- Date: 4–10 August
- Edition: 4th
- Surface: Hard
- Location: Chicago, United States

Champions

Singles
- Michael Zheng

Doubles
- Mac Kiger / Ryan Seggerman
- ← 2024 · Chicago Men's Challenger · 2026 →

= 2025 Chicago Men's Challenger =

The 2025 Chicago Tennis Challenger was a professional tennis tournament played on hardcourts. It was the fourth edition of the tournament which was part of the 2025 ATP Challenger Tour. It took place in Chicago, United States between August 4 and 10, 2025.

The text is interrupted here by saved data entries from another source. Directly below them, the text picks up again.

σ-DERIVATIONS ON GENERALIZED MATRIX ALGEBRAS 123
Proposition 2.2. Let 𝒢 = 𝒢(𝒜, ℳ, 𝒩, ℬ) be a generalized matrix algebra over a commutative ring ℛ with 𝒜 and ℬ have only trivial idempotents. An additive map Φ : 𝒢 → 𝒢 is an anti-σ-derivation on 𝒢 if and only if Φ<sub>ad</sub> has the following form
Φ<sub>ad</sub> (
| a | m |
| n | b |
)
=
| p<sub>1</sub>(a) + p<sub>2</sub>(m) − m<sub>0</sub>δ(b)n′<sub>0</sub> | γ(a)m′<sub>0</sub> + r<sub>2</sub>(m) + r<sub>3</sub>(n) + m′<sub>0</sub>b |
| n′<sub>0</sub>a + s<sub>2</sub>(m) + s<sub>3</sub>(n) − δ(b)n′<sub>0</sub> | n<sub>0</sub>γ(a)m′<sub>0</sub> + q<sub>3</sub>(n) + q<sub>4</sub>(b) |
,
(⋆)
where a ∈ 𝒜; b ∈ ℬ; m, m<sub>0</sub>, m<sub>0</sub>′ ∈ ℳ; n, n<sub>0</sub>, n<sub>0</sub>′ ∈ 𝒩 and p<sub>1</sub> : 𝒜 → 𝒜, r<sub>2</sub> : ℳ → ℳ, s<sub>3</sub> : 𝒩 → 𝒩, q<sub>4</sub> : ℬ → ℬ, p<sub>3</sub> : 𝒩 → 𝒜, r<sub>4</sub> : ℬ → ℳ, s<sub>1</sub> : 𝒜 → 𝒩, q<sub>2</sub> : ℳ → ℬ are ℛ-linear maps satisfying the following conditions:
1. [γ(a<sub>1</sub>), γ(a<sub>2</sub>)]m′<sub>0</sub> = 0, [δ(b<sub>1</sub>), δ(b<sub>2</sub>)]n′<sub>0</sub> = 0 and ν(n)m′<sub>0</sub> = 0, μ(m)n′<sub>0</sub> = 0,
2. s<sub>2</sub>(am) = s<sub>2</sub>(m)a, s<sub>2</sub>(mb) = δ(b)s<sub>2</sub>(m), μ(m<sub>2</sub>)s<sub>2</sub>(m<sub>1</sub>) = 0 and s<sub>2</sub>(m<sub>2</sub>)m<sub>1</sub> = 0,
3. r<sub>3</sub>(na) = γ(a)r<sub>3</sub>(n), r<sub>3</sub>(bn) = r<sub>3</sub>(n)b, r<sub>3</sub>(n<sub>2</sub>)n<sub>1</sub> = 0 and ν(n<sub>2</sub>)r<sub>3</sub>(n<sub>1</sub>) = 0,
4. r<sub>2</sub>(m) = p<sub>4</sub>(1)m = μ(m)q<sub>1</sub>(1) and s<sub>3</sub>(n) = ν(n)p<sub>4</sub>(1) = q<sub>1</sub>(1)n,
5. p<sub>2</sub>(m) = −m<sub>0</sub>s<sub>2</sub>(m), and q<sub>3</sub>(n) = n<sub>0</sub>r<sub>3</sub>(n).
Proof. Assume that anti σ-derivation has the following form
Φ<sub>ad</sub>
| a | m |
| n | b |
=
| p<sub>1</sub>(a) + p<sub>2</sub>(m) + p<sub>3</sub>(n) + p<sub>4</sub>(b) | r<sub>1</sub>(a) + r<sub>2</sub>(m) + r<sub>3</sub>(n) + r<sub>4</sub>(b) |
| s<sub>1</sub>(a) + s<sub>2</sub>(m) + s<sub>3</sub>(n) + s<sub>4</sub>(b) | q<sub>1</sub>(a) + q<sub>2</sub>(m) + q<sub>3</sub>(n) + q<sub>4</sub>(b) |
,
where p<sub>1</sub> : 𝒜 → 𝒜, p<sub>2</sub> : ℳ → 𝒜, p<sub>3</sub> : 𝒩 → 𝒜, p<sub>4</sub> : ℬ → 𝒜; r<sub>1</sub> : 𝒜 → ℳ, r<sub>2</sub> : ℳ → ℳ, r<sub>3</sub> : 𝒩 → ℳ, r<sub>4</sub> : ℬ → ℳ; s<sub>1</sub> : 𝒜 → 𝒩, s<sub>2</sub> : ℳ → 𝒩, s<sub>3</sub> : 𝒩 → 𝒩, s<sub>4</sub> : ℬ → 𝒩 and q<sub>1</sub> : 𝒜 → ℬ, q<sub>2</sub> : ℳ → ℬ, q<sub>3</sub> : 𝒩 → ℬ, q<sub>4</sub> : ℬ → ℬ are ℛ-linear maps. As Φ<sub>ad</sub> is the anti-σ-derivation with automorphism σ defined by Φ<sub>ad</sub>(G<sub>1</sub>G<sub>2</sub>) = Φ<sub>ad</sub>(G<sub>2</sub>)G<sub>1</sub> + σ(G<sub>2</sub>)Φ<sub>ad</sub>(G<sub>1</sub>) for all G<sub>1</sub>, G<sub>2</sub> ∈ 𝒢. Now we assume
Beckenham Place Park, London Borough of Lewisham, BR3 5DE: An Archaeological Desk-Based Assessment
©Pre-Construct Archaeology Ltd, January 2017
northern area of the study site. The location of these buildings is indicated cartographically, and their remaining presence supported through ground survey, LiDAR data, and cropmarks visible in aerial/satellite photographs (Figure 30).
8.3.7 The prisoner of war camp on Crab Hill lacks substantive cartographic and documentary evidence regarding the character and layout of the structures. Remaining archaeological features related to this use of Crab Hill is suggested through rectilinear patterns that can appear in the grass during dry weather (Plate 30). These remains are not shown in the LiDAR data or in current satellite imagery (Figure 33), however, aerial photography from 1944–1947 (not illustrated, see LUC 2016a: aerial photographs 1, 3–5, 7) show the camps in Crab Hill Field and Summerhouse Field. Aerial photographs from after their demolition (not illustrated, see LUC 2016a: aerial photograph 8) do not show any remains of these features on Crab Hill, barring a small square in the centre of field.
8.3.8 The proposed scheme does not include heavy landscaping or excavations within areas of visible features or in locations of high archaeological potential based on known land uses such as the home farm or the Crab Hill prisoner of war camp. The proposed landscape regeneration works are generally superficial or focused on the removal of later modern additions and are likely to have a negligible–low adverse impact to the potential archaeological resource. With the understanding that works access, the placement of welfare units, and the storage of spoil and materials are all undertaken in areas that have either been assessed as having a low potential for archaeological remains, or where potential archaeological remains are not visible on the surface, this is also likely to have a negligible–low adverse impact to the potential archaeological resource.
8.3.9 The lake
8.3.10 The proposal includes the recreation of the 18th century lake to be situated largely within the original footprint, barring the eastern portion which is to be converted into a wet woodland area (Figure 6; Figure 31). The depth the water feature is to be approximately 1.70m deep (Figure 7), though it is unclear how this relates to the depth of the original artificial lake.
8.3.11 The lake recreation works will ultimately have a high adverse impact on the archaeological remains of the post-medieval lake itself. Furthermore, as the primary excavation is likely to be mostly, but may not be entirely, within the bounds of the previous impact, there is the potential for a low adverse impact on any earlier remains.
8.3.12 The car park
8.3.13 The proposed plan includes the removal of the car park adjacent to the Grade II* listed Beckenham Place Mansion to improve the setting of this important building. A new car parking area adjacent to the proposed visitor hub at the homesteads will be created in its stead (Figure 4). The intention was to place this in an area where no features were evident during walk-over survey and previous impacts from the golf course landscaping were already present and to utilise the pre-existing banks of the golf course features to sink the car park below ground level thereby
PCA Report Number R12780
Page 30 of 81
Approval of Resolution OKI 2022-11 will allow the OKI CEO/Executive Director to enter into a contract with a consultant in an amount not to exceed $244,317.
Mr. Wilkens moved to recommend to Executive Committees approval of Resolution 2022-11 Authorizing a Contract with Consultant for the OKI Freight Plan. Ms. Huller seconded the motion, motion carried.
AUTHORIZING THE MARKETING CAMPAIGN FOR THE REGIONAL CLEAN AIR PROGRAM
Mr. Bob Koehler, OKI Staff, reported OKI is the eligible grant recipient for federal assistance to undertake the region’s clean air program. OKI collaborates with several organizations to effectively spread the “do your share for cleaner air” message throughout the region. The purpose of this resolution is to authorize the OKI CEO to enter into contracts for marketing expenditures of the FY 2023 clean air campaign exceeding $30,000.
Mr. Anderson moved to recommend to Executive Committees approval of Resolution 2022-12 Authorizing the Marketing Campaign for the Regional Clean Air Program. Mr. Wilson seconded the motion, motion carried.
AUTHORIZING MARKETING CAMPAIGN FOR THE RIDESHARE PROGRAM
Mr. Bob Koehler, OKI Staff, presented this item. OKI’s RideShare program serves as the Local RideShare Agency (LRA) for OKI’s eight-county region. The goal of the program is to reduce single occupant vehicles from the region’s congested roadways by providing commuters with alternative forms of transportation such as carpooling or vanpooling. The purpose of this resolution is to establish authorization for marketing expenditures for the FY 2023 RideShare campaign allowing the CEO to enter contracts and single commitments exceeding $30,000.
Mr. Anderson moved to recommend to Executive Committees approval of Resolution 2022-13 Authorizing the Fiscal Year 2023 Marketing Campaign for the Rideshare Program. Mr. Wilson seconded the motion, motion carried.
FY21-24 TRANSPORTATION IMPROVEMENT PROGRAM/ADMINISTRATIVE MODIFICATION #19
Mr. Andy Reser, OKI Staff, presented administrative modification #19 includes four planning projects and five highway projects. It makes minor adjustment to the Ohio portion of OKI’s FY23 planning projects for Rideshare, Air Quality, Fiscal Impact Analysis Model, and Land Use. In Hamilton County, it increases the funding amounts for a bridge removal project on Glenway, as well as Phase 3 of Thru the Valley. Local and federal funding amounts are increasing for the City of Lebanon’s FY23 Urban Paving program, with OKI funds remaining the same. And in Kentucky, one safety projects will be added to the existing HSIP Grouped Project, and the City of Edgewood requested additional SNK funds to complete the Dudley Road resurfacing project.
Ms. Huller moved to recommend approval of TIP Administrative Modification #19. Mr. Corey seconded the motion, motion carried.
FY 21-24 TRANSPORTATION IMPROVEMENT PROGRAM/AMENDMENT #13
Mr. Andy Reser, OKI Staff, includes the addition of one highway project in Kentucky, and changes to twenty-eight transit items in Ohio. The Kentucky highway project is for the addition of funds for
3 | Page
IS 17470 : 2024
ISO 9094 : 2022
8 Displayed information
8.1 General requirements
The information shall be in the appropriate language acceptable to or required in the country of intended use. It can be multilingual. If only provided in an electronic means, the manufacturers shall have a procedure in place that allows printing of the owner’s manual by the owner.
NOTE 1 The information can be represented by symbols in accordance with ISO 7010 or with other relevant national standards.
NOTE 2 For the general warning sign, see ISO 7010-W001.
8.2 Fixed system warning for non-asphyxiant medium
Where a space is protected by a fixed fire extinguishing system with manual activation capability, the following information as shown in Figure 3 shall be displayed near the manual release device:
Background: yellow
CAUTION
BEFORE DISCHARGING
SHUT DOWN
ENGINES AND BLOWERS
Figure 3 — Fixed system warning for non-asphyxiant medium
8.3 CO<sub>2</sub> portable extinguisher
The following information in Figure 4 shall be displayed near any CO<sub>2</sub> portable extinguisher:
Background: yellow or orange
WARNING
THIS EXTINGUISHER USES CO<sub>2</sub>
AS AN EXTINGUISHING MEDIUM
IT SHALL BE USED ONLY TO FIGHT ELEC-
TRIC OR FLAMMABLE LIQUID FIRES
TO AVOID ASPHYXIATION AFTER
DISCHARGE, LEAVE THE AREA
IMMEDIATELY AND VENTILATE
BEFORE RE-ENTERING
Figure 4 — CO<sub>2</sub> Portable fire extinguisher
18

==Singles main draw entrants==
===Seeds===

| Country | Player | Rank^{1} | Seed |
|---|---|---|---|
| DEN | August Holmgren | 144 | 1 |
| GBR | Billy Harris | 146 | 2 |
| LBN | Hady Habib | 169 | 3 |
| CHN | Wu Yibing | 186 | 4 |
| KAZ | Beibit Zhukayev | 203 | 5 |
| AUS | Bernard Tomic | 211 | 6 |
| TPE | Hsu Yu-hsiou | 217 | 7 |
| MEX | Rodrigo Pacheco Méndez | 220 | 8 |

- ^{1} Rankings as of 28 July 2025.

===Other entrants===
The following players received wildcards into the singles main draw:
- USA Martin Damm
- USA Kyle Kang
- BAR Darian King

The following player received entry into the singles main draw using a protected ranking:
- TPE Jason Jung

The following player received entry into the singles main draw through the College Accelerator programme:
- USA Michael Zheng

The following player received entry into the singles main draw through the Junior Accelerator programme:
- COL Miguel Tobón

The following players received entry into the singles main draw as alternates:
- USA Stefan Dostanic
- USA Andre Ilagan
- USA Garrett Johns
- USA Alfredo Perez

The following players received entry from the qualifying draw:
- USA Samir Banerjee
- USA Andrew Fenty
- FRA Antoine Ghibaudo
- TPE Huang Tsung-hao
- USA Joshua Sheehy
- USA Trevor Svajda

The following player received entry as a lucky loser:
- GBR Giles Hussey

== Champions ==
=== Singles ===

- USA Michael Zheng def. TPE Hsu Yu-hsiou 6–4, 6–2.

=== Doubles ===

- USA Mac Kiger / USA Ryan Seggerman def. USA Theodore Winegar / USA Michael Zheng 6–4, 3–6, [10–5].